**Extracted data:**
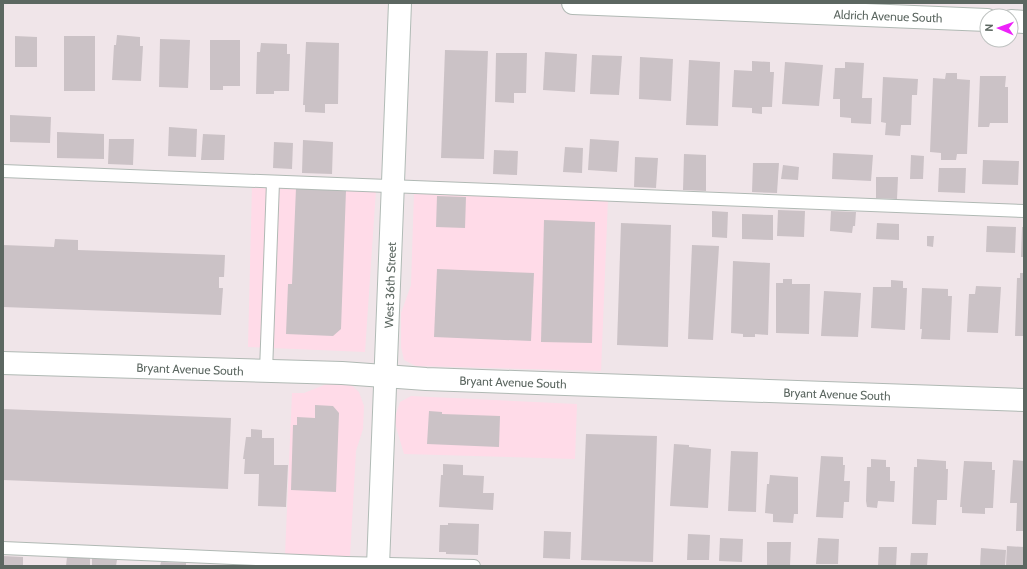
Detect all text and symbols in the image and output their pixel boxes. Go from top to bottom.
street label: Aldrich Avenue South [833,7,943,25]
north arrow [979,8,1019,48]
text: N [982,24,996,32]
street label: West 36th Street [381,242,399,328]
street label: Bryant Avenue South [136,360,244,378]
street label: Bryant Avenue South [459,373,567,391]
street label: Bryant Avenue South [783,385,891,403]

**Work to be completed:**
A word-for-word copy of the entries above is needed, with every picture dropped.

**Task output:**
Detect all text and symbols in the image and output their pixel boxes. Go from top to bottom.
street label: Aldrich Avenue South [833,7,943,25]
north arrow [979,8,1019,48]
text: N [982,24,996,32]
street label: West 36th Street [381,242,399,328]
street label: Bryant Avenue South [136,360,244,378]
street label: Bryant Avenue South [459,373,567,391]
street label: Bryant Avenue South [783,385,891,403]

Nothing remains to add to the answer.